→ **THE PROBLEM**
Below this line is a set of entries; quote exactly the lines from the line that contains "Co., Ltd.)__Deadline:28-August" to the line that contains "Position: Head of", both lines included.
STUDY MATERIAL section start
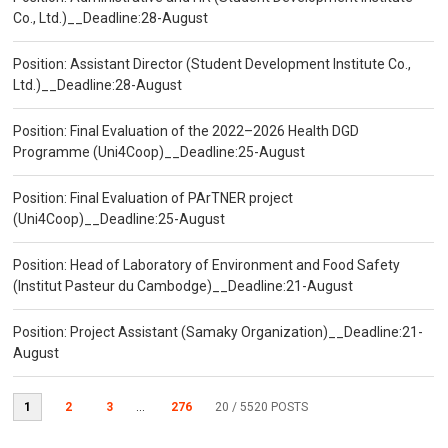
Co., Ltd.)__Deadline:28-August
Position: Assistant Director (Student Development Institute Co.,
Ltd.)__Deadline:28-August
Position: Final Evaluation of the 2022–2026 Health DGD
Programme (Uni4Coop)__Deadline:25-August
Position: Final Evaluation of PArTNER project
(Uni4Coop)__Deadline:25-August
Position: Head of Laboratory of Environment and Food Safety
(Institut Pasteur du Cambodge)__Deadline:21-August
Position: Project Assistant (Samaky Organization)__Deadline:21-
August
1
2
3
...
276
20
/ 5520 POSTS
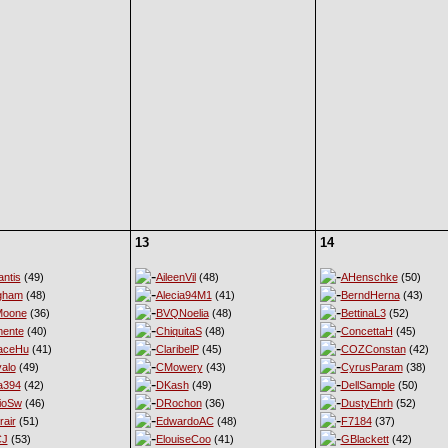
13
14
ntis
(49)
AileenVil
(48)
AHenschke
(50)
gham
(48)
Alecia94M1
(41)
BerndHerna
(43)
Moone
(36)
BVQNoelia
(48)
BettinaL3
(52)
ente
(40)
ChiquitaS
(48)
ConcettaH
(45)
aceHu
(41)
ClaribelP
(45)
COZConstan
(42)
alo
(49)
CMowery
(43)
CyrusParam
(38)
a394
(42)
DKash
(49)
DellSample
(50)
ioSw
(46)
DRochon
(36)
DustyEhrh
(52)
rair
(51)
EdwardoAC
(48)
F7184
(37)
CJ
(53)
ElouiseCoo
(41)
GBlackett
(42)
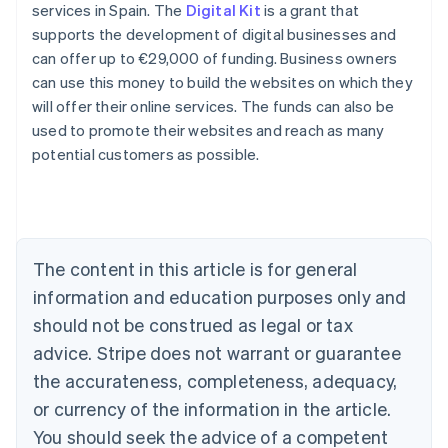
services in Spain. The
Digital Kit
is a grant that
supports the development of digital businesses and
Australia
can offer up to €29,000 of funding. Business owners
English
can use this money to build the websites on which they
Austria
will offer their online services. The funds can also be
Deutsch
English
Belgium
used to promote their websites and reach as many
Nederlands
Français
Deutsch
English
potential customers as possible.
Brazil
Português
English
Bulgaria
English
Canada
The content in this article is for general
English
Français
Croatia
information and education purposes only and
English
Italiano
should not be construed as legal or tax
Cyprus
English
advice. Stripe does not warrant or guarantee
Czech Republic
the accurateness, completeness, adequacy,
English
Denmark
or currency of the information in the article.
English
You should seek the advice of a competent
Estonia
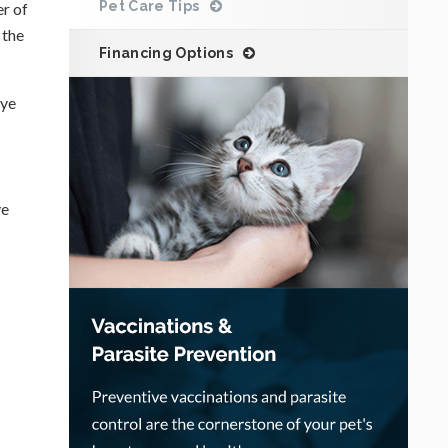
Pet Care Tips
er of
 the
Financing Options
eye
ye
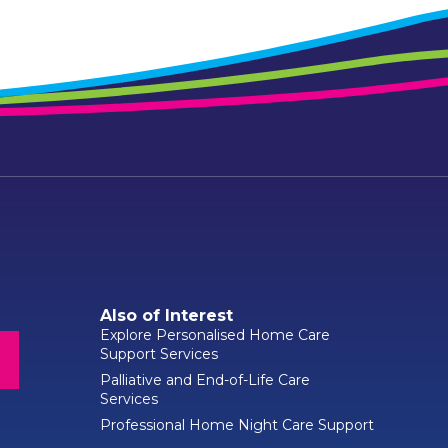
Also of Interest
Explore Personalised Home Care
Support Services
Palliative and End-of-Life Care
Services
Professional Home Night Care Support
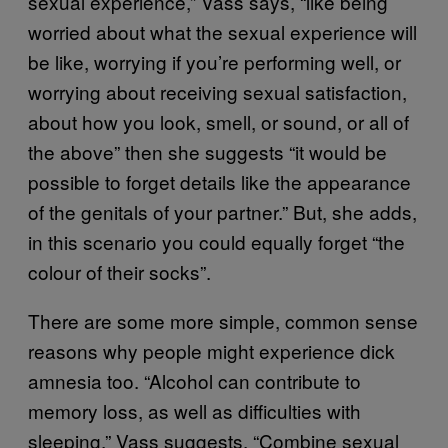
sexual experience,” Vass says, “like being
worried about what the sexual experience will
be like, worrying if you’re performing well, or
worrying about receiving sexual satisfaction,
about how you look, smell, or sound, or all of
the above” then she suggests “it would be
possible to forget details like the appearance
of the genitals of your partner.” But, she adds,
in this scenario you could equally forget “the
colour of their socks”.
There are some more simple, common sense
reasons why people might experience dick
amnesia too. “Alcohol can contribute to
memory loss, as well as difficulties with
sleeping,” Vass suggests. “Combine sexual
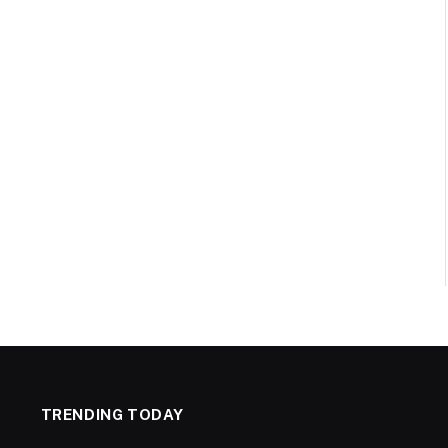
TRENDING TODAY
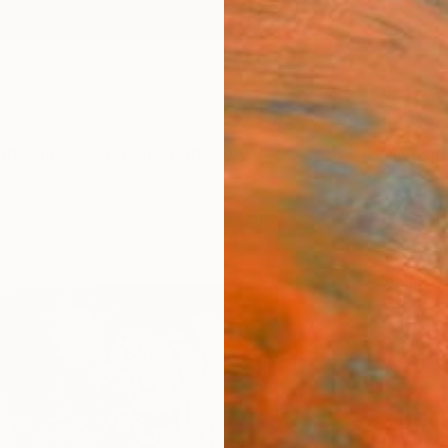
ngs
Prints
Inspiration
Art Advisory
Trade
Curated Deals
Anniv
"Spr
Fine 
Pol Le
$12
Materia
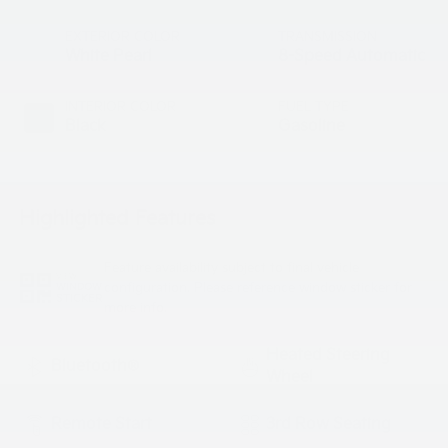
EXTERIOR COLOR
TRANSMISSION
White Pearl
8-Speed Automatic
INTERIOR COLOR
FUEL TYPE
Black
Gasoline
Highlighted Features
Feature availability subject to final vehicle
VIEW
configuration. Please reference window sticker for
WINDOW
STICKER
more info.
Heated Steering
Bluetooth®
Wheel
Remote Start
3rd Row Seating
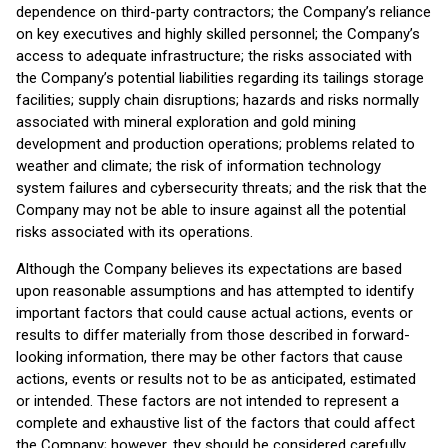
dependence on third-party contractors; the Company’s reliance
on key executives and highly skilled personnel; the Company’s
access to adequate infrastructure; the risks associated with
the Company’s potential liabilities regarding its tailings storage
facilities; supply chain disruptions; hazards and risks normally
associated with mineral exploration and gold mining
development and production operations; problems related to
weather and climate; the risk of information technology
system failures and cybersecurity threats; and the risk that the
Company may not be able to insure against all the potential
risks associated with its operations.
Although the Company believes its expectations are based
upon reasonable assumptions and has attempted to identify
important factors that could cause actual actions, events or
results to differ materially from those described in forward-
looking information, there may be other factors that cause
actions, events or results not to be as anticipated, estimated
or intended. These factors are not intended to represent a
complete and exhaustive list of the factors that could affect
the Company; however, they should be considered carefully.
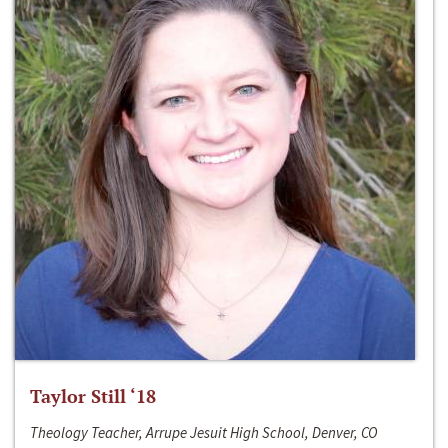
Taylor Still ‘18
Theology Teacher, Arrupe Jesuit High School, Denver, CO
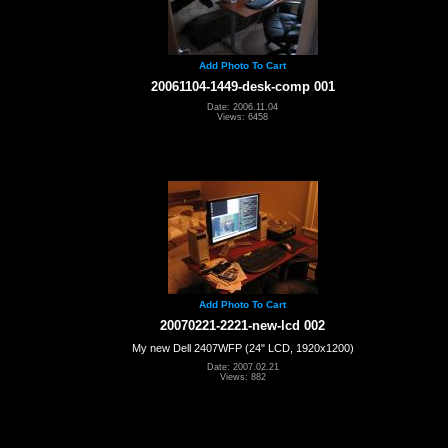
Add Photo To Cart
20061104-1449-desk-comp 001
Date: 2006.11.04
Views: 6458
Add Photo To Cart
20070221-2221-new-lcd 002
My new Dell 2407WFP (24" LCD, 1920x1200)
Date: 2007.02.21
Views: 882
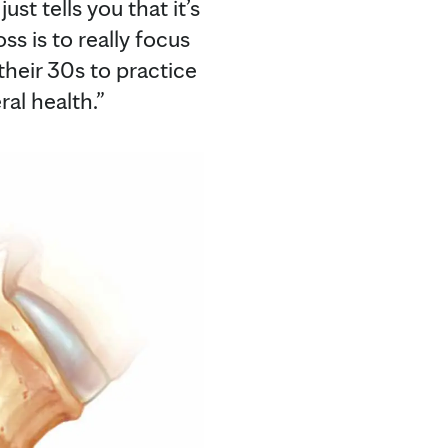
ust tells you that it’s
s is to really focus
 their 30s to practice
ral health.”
STUDY MATERIAL section end
STUDY MATERIAL section start
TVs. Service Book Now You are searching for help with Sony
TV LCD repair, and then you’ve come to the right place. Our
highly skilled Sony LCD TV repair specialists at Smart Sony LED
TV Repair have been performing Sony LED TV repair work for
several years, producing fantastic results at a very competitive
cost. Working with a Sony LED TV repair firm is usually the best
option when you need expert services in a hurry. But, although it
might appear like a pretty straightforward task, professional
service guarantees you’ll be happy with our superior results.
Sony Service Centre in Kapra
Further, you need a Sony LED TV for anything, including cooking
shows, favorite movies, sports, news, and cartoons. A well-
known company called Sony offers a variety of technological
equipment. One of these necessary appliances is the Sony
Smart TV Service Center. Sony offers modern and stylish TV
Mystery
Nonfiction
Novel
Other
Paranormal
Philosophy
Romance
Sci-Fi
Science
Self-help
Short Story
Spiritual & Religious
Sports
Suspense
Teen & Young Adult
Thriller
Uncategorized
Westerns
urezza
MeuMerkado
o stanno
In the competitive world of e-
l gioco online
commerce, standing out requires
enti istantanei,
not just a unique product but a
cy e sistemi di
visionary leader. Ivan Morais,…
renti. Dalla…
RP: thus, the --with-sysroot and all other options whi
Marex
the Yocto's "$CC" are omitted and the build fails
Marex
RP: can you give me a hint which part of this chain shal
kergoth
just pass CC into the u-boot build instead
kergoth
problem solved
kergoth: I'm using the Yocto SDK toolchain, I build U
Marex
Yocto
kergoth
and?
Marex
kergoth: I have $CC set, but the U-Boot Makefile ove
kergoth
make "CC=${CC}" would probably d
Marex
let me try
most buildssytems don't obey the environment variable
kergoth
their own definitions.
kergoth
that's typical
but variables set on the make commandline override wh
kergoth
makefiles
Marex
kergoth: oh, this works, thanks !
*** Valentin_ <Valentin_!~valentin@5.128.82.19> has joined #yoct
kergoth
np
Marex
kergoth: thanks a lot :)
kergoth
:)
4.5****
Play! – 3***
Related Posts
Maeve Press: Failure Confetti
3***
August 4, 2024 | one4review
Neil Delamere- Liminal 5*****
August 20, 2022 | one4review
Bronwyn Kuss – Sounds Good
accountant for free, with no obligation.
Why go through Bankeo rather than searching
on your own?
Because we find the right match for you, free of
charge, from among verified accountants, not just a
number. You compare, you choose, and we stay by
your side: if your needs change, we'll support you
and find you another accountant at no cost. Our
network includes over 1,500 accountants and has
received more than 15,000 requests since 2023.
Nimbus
STUDY MATERIAL section end
STUDY MATERIAL section start
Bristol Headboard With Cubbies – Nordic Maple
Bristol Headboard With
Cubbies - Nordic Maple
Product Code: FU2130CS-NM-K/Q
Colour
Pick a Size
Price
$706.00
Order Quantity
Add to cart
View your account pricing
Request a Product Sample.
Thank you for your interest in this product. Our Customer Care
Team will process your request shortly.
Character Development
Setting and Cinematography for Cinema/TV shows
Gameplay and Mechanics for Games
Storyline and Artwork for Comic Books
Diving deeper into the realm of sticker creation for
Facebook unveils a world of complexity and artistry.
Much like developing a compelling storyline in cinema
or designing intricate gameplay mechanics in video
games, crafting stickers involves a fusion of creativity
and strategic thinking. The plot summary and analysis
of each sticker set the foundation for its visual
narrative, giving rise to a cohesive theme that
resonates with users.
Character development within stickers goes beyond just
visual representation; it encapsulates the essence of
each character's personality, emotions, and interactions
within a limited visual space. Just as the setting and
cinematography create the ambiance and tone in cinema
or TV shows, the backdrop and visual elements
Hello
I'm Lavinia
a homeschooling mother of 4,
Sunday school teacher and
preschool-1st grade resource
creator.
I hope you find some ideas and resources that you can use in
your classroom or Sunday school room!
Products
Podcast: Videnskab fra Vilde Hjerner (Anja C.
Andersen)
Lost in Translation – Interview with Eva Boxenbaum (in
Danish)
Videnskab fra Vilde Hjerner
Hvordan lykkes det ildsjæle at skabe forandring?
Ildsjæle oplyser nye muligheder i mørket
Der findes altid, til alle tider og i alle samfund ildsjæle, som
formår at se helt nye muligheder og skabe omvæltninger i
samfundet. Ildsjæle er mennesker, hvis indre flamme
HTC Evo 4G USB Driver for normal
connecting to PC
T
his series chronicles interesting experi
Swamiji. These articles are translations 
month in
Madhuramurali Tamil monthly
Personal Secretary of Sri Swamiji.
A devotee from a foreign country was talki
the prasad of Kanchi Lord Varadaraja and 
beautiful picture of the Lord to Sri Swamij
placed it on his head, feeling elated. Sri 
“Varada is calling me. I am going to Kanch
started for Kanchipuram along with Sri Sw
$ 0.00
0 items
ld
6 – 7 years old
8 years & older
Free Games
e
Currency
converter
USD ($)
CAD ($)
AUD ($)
STUDY MATERIAL section end
→ **THE ANSWER**
Co., Ltd.)__Deadline:28-August
Position: Assistant Director (Student Development Institute Co.,
Ltd.)__Deadline:28-August
Position: Final Evaluation of the 2022–2026 Health DGD
Programme (Uni4Coop)__Deadline:25-August
Position: Final Evaluation of PArTNER project
(Uni4Coop)__Deadline:25-August
Position: Head of Laboratory of Environment and Food Safety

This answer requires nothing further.